InFusion: Inpainting 3D Gaussians via Learning Depth Completion from Diffusion Prior (2404.11613v1)

Published 17 Apr 2024 in cs.CV

Abstract: 3D Gaussians have recently emerged as an efficient representation for novel view synthesis. This work studies its editability with a particular focus on the inpainting task, which aims to supplement an incomplete set of 3D Gaussians with additional points for visually harmonious rendering. Compared to 2D inpainting, the crux of inpainting 3D Gaussians is to figure out the rendering-relevant properties of the introduced points, whose optimization largely benefits from their initial 3D positions. To this end, we propose to guide the point initialization with an image-conditioned depth completion model, which learns to directly restore the depth map based on the observed image. Such a design allows our model to fill in depth values at an aligned scale with the original depth, and also to harness strong generalizability from largescale diffusion prior. Thanks to the more accurate depth completion, our approach, dubbed InFusion, surpasses existing alternatives with sufficiently better fidelity and efficiency under various complex scenarios. We further demonstrate the effectiveness of InFusion with several practical applications, such as inpainting with user-specific texture or with novel object insertion.

Citations (6)

View on Semantic Scholar

Summary

The paper introduces InFusion, which achieves about 20x faster processing by using a diffusion-based depth completion model for 3D Gaussian inpainting.
It employs a learned depth model to precisely initialize 3D points, leading to high-fidelity rendering and facilitating texture and object editing.
The approach combines latent diffusion priors with a progressive inpainting strategy to robustly restore depth maps in complex 3D scenes.

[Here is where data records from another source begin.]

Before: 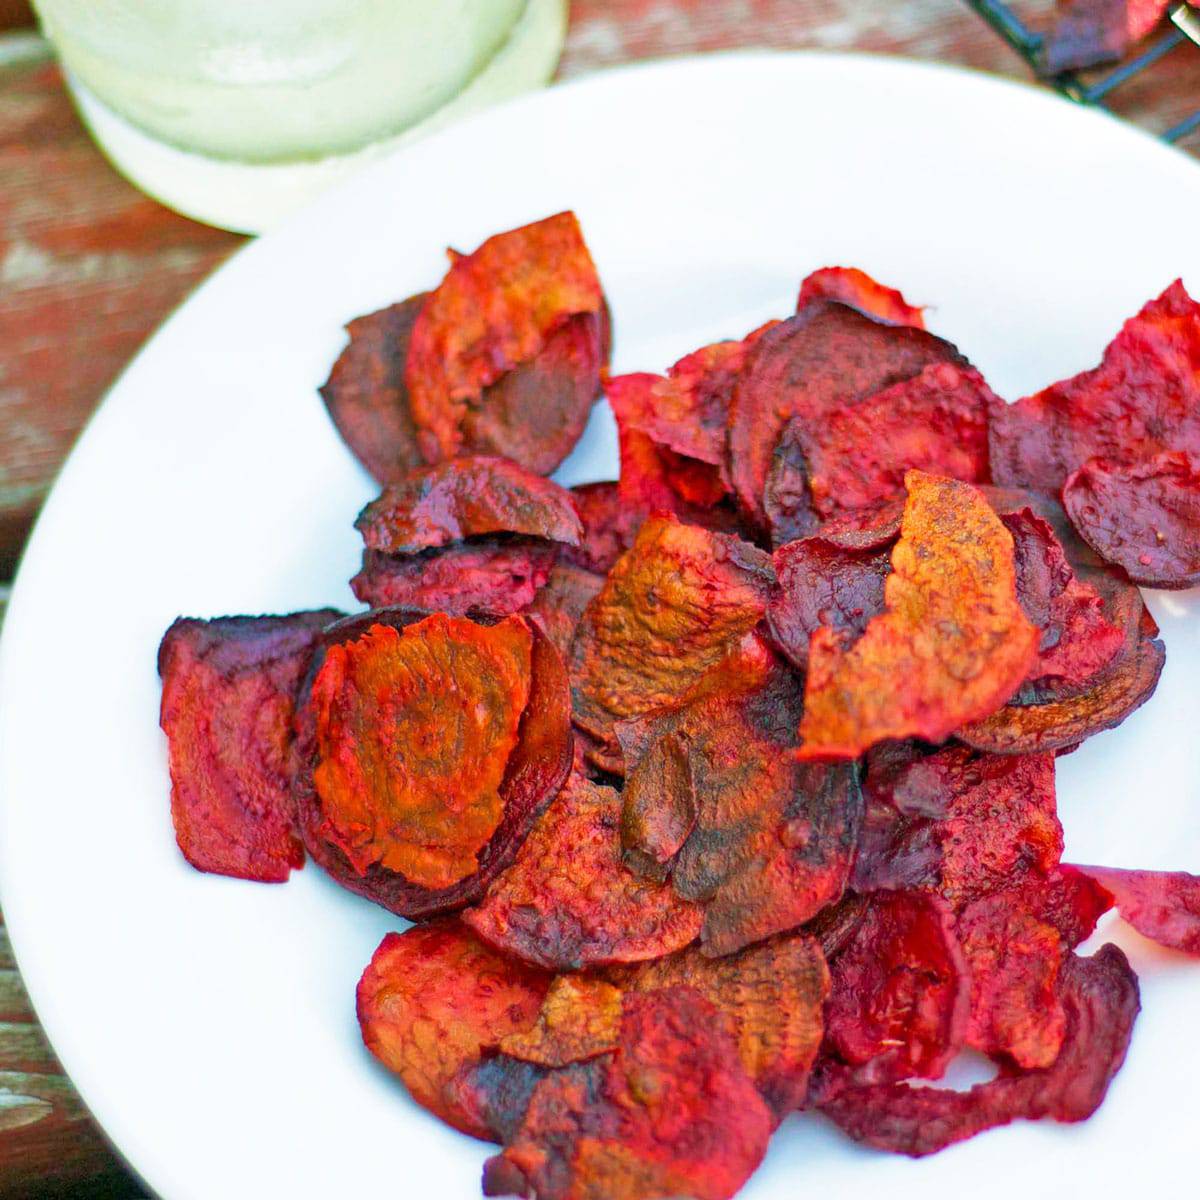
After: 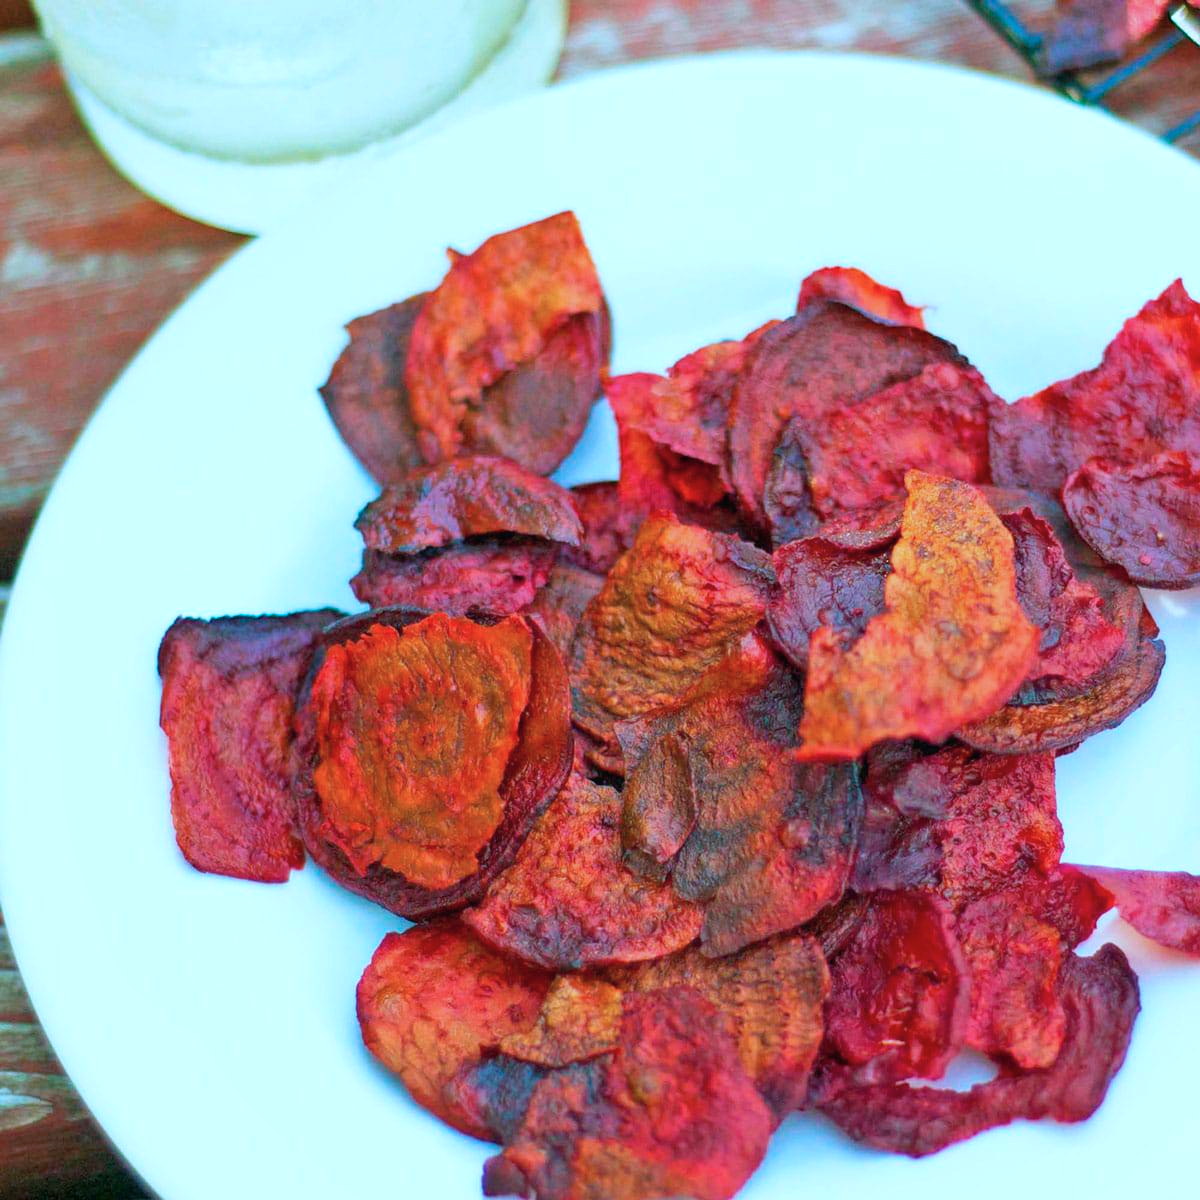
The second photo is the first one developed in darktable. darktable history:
local contrast: mode bilateral grid, contrast 100, coarseness 100, detail 92%, midtone range 0.2
color correction: highlights a* -9.32, highlights b* -23.5
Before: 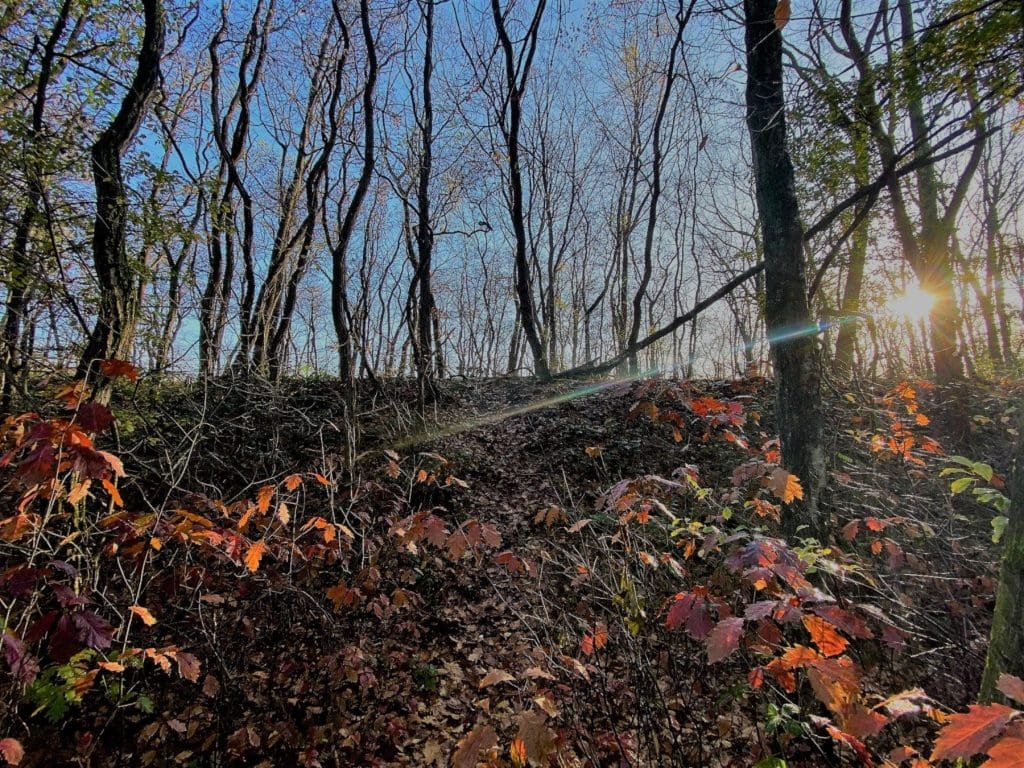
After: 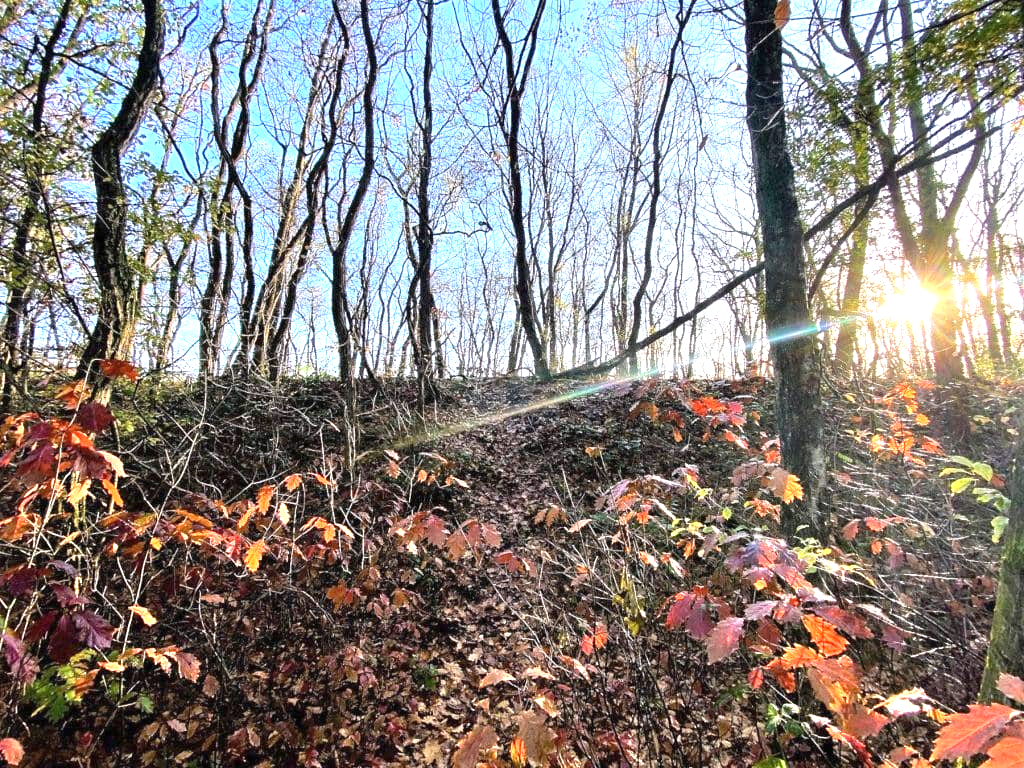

Inpainting 3D Gaussians via Learning Depth Completion from Diffusion Prior

Introduction to InFusion

The paper introduces InFusion, an innovative method that leverages depth completion models informed by diffusion priors to enhance inpainting tasks involving 3D Gaussians. 3D Gaussians have been recognized for their efficiency in novel view synthesis, yet their editability, particularly for inpainting, poses significant challenges. InFusion addresses these by optimizing the initialization of 3D points based on an image-conditioned depth model, resulting in improved rendering quality and processing efficiency in complex scenarios.

Key Contributions

Depth Completion via Diffusion Prior: The proposed model excels at filling in the depth values, maintaining scale alignment with the original depth map. It incorporates training on a large-scale diffusion prior, endowing it with substantial generalizability.
Enhanced Inpainting Performance: InFusion markedly improves the fidelity and efficiency of 3D Gaussian inpainting, demonstrating about 20x faster processing compared to existing methods under various test conditions.
Depth and Texture Flexibility: The approach not only handles depth inpainting effectively but also supports practical applications like user-specific texture modification and novel object insertion within the 3D scene.

Methodology Overview

The method involves guiding the initialization of inpainting points using a tailored depth completion model that learns directly from observed image data. Here’s a breakdown of the process:

Depth Map Restoration: By completing depth maps using learned priors, the model can accurately place initial points for the Gaussians, crucial for high-quality rendering.
Use of Diffusion Models: Employing pre-trained latent diffusion models (LDMs) enables the depth completion model to be both robust and efficient. This approach leverages the strong generative capabilities of LDMs while operating in a lower-dimensional latent space for efficiency.
Progressive Inpainting Strategy: For scenarios involving large occlusions or complex objects, a progressive inpainting approach is adopted, gradually refining the scene using multiple reference views to address challenges dynamically.

Practical Applications and Implications

Texture and Object Editing: Beyond typical inpainting tasks, InFusion allows for user-interactive modifications like texture changes and object insertions, directly benefiting applications in virtual and augmented reality by enhancing user engagement and scene realism.
Efficiency and Scale: The efficiency gains from this approach suggest potential reductions in computational costs and processing times for real-time applications, such as interactive gaming and live AR systems.

Speculative Future Developments

The integration of diffusion model-based depth learning could potentially revolutionize how depth information is utilized in various 3D applications, pushing the boundaries of accuracy and realism in digital content creation. It might also inspire new algorithms for real-time depth sensing and correction in photography and videography, significantly impacting content production technologies.

Concluding Thoughts

InFusion presents a robust methodology for handling the challenges associated with 3D Gaussian inpainting, offering notable improvements in speed and quality. The method’s ability to integrate with diffusion-based priors opens up new paths for enhancing depth information utility in 3D modeling and rendering applications. Future work could explore extending these techniques to other forms of 3D data representation or optimizing the model for even faster real-time processing capabilities.